2026-02-09 19:23:09 +01:00
parent 44a080cc13
commit 45a2ee8e1d
1 changed files with 62 additions and 4 deletions
@@ -157,6 +157,48 @@ def fetch_url_content(url):
        logger.error(f"    ❌ Error: {e}")
        return {"title": "Fetch failed", "status": "error", "error": str(e), "content": ""}

+# Get GitHub repo info from API
+def get_github_content(url):
+    """Fetch GitHub repo README via API"""
+    logger.debug(f"    Fetching GitHub repo info from API")
+    
+    match = re.search(r'github\.com/([^/]+)/([^/]+)', url)
+    if not match:
+        return None
+    
+    owner, repo = match.groups()
+    
+    try:
+        # Try to get README
+        response = requests.get(
+            f"https://api.github.com/repos/{owner}/{repo}/readme",
+            headers={"Accept": "application/vnd.github.v3.raw"},
+            timeout=5
+        )
+        
+        if response.status_code == 200:
+            content = response.text[:2000]
+            logger.debug(f"    Got README: {len(content)} chars")
+            return content
+        
+        # Fallback: get repo info from API
+        response = requests.get(
+            f"https://api.github.com/repos/{owner}/{repo}",
+            timeout=5
+        )
+        
+        if response.status_code == 200:
+            data = response.json()
+            desc = data.get("description", "")
+            if desc:
+                logger.debug(f"    Got repo description: {desc}")
+                return desc
+    
+    except Exception as e:
+        logger.warning(f"    GitHub API error: {e}")
+    
+    return None
+
 # Extract clean text from HTML
 def extract_text_from_html(html):
    """Extract readable text from HTML"""
@@ -180,6 +222,7 @@ def extract_text_from_html(html):
    # Remove remaining HTML tags but keep text
    text = re.sub(r'<br\s*/?>', '\n', text, flags=re.IGNORECASE)
    text = re.sub(r'<p[^>]*>', '\n', text, flags=re.IGNORECASE)
+    text = re.sub(r'<h[1-6][^>]*>', '\n', text, flags=re.IGNORECASE)
    text = re.sub(r'</?[^>]+>', ' ', text)
    
    # Decode HTML entities
@@ -194,7 +237,7 @@ def extract_text_from_html(html):
    
    # Return first meaningful chunk
    if len(text) < 100:
-        return "(Content not accessible)"
+        return None
    
    return text[:2000]  # First 2000 chars of clean text

@@ -204,9 +247,24 @@ def analyze_content(url, title, content, link_type):
    logger.debug(f"  🤖 Analyzing content: {url}")
    
    try:
-        # Extract clean text
+        # Special handling for GitHub
+        clean_text = None
+        if link_type == "GitHub":
+            clean_text = get_github_content(url)
+        
+        # Fallback: extract from HTML
+        if not clean_text:
            clean_text = extract_text_from_html(content)
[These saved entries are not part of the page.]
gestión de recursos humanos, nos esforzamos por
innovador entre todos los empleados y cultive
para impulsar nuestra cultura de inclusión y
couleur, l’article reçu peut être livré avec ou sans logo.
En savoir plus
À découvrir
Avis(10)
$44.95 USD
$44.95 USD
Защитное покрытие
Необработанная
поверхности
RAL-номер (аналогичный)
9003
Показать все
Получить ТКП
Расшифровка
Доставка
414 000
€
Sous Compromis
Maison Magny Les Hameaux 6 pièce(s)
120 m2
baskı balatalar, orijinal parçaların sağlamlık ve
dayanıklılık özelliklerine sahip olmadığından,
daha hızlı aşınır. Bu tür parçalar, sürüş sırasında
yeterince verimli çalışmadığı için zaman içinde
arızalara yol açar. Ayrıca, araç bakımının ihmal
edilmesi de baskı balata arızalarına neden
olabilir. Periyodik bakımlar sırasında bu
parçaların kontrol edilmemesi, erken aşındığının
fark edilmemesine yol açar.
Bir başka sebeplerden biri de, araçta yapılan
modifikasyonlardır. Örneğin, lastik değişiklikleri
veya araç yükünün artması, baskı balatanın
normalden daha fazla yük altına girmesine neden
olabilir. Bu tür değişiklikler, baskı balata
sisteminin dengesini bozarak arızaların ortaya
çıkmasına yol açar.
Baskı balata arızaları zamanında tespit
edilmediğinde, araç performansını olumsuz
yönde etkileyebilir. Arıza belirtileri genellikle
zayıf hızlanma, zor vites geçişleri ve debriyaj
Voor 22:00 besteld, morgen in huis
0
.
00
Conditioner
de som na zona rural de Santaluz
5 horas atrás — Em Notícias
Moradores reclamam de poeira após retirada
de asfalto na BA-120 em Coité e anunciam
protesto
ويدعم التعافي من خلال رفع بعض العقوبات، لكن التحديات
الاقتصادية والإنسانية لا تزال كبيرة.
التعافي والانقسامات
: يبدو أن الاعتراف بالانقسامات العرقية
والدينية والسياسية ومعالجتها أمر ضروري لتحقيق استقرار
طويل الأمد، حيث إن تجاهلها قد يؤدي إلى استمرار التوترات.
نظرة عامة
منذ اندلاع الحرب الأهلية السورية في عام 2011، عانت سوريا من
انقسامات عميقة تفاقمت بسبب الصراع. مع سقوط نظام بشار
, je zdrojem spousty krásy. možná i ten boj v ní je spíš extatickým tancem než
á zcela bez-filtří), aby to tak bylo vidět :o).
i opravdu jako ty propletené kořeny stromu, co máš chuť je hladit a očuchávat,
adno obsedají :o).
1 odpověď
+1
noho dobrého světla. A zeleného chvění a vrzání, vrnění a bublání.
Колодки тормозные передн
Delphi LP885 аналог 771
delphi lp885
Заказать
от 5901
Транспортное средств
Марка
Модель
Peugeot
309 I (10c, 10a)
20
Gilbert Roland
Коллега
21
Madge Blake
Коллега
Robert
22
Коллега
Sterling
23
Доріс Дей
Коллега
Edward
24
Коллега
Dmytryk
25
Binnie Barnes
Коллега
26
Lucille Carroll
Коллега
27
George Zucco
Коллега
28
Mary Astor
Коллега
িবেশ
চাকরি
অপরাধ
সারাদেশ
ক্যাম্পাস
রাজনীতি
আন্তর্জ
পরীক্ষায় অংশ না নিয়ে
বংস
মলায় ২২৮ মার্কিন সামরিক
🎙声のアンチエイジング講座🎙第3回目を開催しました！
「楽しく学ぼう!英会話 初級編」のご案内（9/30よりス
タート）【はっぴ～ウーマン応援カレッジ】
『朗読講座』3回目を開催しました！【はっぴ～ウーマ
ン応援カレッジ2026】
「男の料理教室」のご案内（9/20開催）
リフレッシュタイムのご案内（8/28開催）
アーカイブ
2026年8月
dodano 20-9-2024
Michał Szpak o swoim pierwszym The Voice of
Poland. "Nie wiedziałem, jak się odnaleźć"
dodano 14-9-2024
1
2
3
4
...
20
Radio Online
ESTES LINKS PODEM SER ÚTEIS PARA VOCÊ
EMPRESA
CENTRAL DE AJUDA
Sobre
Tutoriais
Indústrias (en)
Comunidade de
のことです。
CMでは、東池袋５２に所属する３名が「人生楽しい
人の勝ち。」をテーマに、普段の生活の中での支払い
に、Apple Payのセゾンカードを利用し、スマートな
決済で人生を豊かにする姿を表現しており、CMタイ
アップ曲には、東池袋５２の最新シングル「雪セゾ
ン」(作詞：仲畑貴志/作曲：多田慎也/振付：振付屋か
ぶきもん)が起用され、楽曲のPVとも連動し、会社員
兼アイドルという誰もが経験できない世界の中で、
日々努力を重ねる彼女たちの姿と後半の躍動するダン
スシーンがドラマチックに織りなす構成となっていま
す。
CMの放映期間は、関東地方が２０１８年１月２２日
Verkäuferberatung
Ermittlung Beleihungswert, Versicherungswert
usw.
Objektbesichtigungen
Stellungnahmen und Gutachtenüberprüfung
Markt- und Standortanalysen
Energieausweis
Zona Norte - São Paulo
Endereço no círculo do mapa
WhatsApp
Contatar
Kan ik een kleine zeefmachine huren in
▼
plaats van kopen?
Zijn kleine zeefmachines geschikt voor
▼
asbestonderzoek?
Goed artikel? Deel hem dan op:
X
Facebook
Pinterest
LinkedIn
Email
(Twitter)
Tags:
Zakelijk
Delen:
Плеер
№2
-        logger.debug(f"    Extracted {len(clean_text)} chars of clean text")
+        
+        if not clean_text:
+            logger.warning(f"    Could not extract content")
+            return {
+                "summary": f"GitHub project: {title}",
+                "tag": "project",
+                "relevance": "relevant"
+            }
+        
+        logger.debug(f"    Extracted {len(clean_text)} chars of content")
        
        # Build analysis prompt
        prompt = f"""Analyze this webpage and create a brief summary for Laurent.